>>>>>

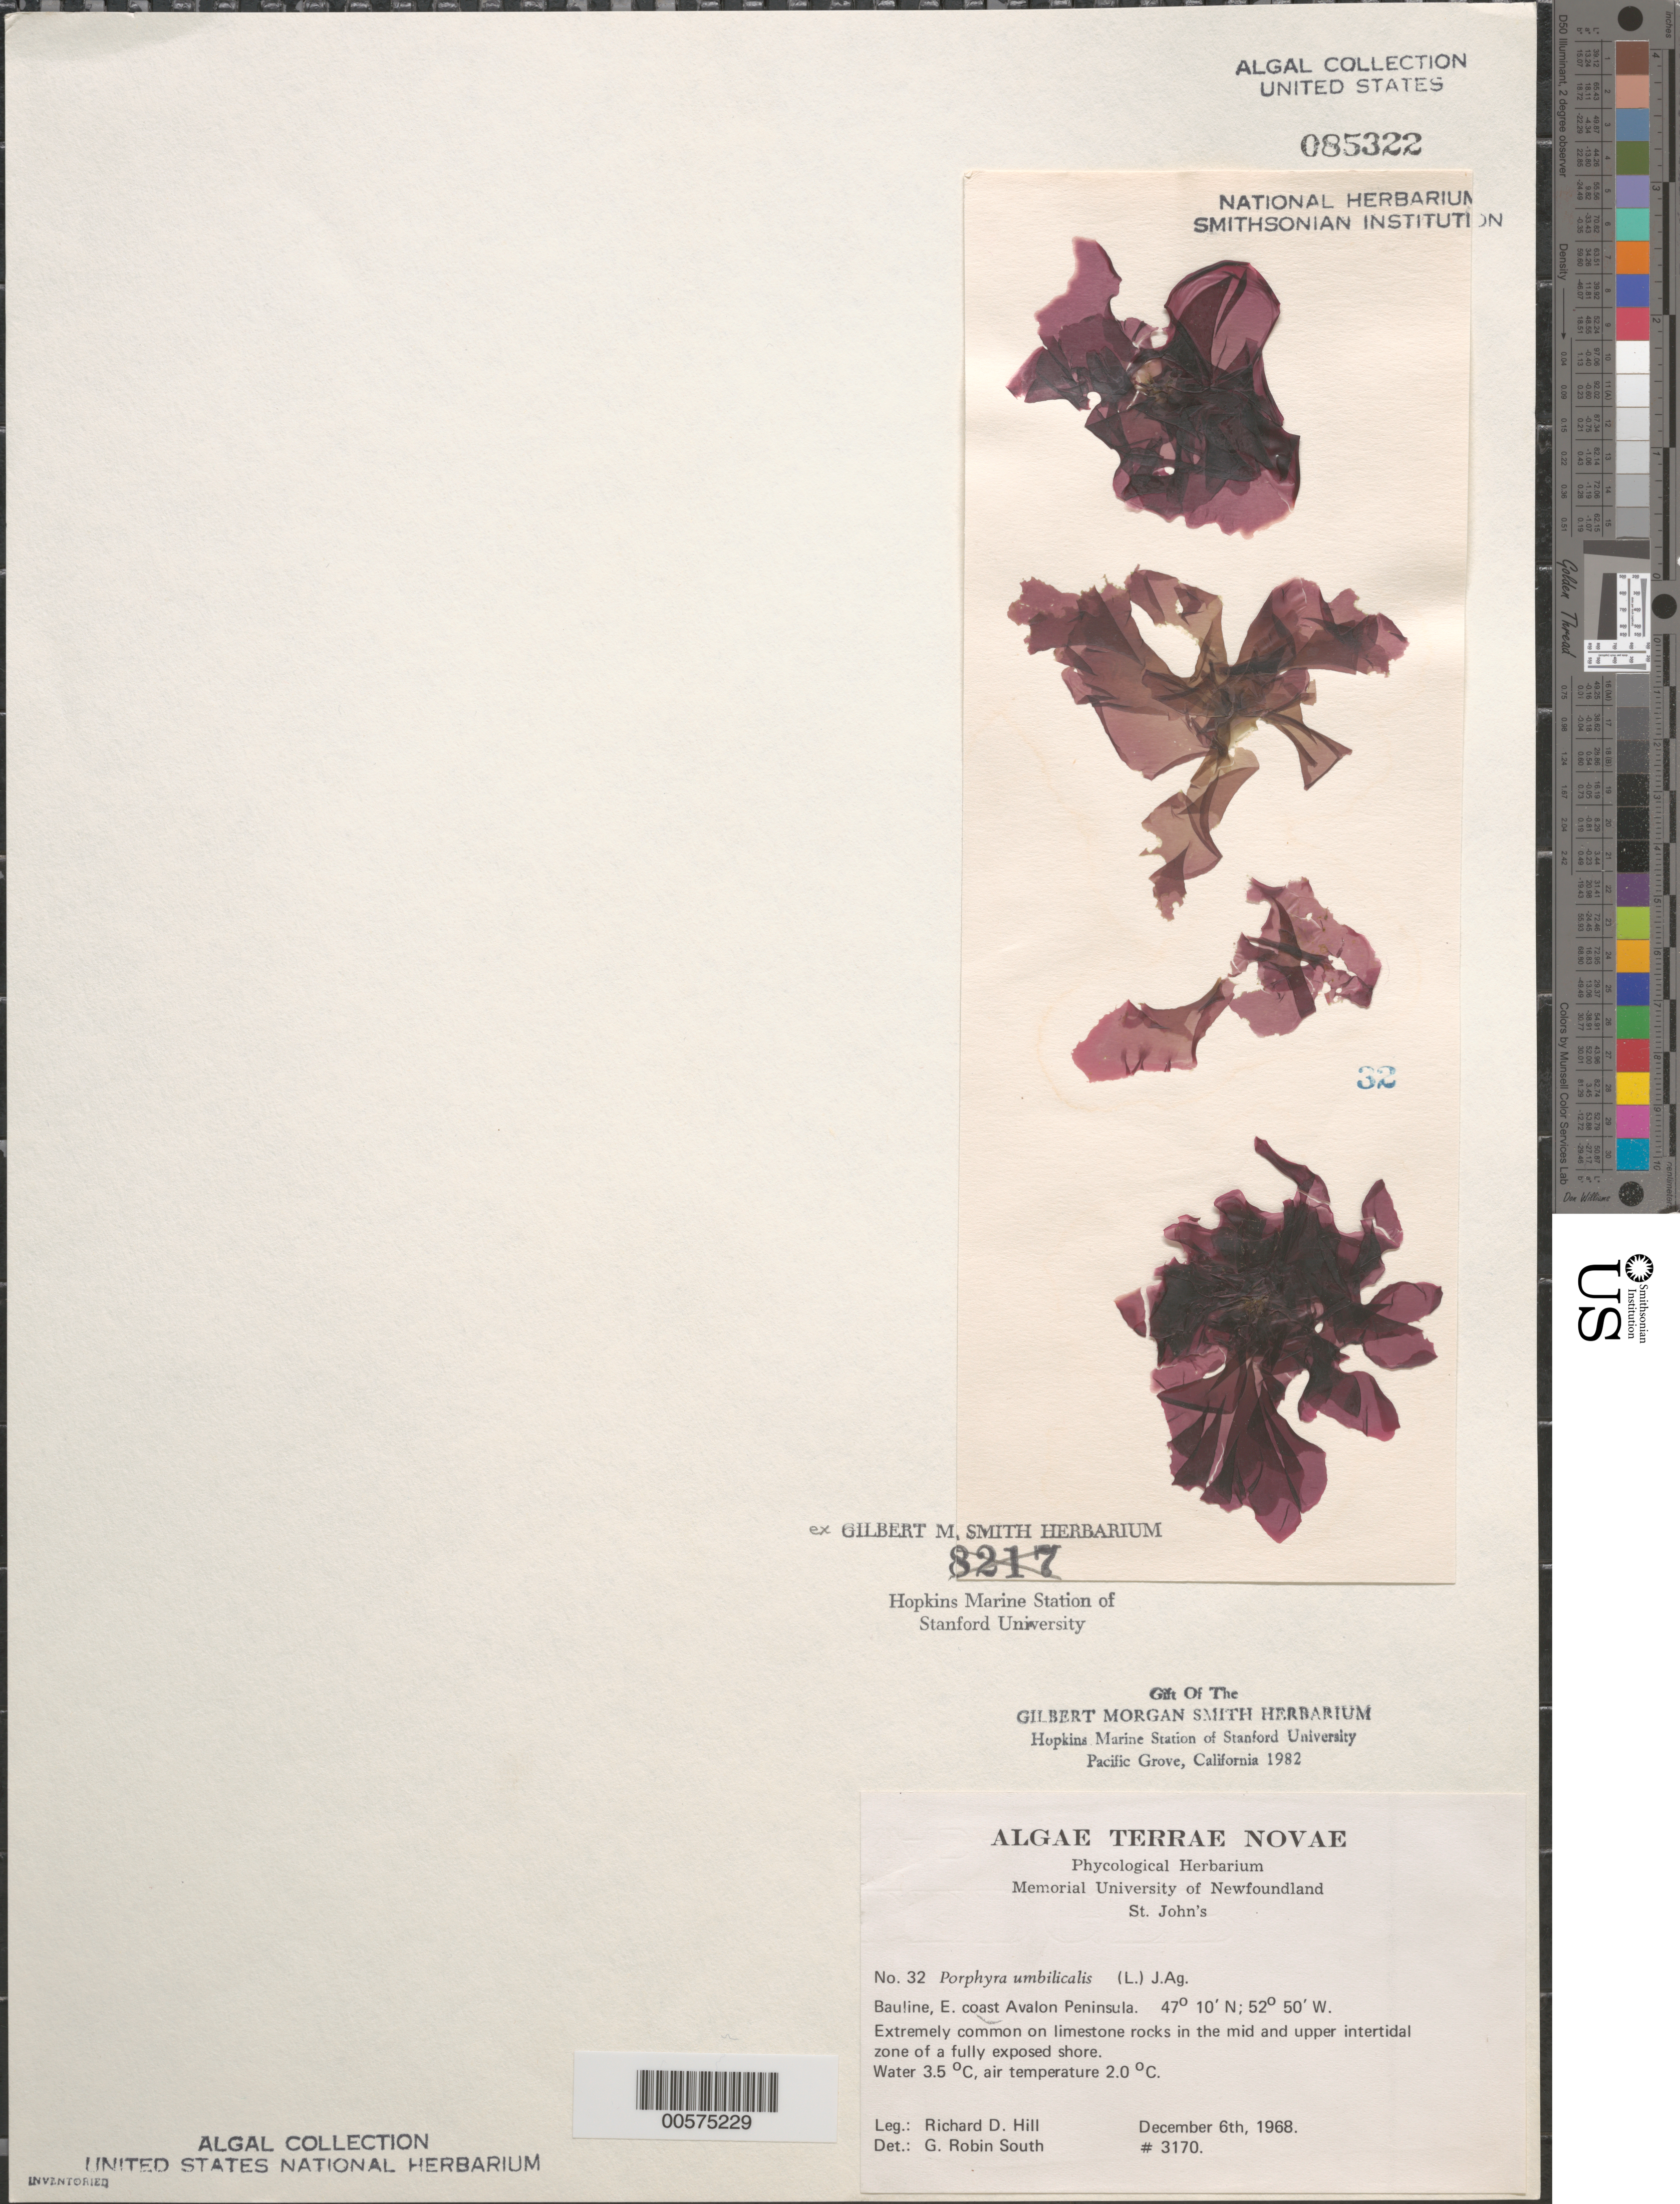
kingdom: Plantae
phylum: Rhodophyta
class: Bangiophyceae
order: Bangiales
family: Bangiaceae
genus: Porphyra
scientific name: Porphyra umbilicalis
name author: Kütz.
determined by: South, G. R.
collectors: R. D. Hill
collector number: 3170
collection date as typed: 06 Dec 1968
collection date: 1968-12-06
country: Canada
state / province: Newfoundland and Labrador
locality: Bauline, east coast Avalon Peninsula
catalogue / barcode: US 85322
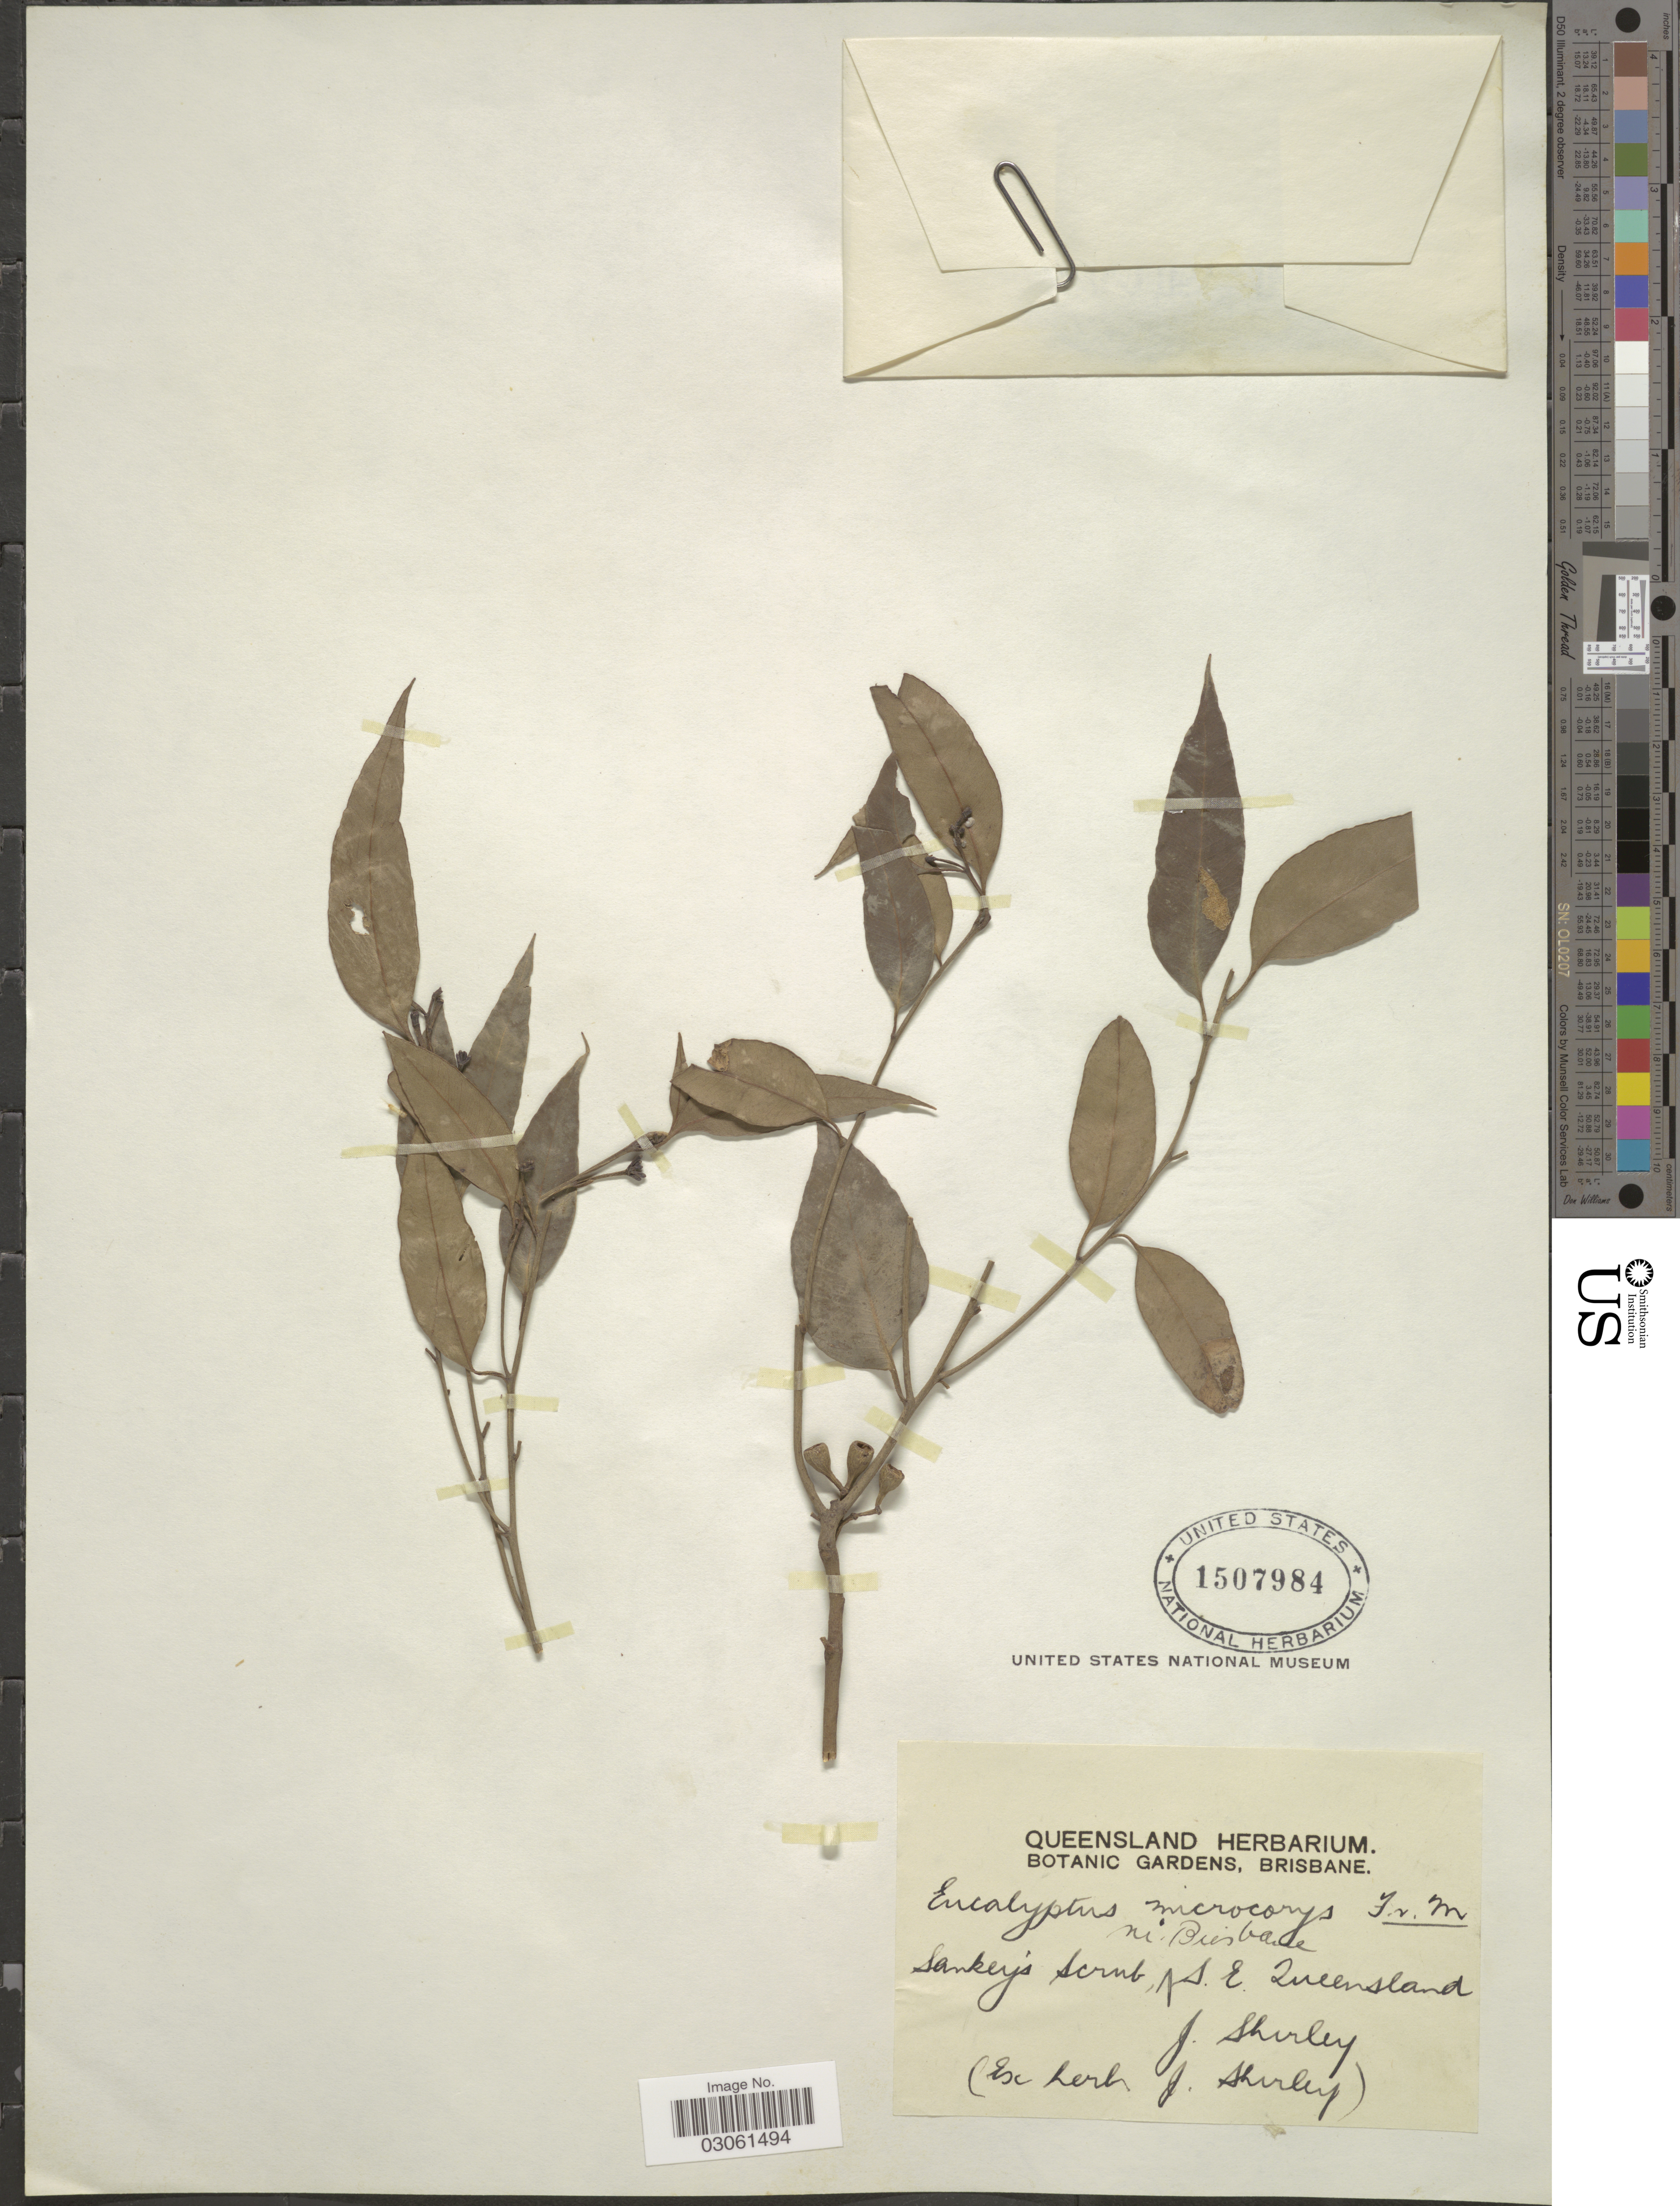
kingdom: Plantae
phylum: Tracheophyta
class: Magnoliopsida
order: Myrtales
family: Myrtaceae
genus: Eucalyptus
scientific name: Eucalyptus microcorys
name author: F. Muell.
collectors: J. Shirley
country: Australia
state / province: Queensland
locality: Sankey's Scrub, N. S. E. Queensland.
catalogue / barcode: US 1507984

<<<<<

■ **Work instructions**:
Render the records as a JSON list of strings, one string per line, starting at the line that contains "catalogue / barcode: US 85322" and ending at the final line of the records. Omit blank lines and leave the pictures out.

■ **Output below**:
[
  "catalogue / barcode: US 85322",
  "kingdom: Plantae",
  "phylum: Tracheophyta",
  "class: Magnoliopsida",
  "order: Myrtales",
  "family: Myrtaceae",
  "genus: Eucalyptus",
  "scientific name: Eucalyptus microcorys",
  "name author: F. Muell.",
  "collectors: J. Shirley",
  "country: Australia",
  "state / province: Queensland",
  "locality: Sankey's Scrub, N. S. E. Queensland.",
  "catalogue / barcode: US 1507984"
]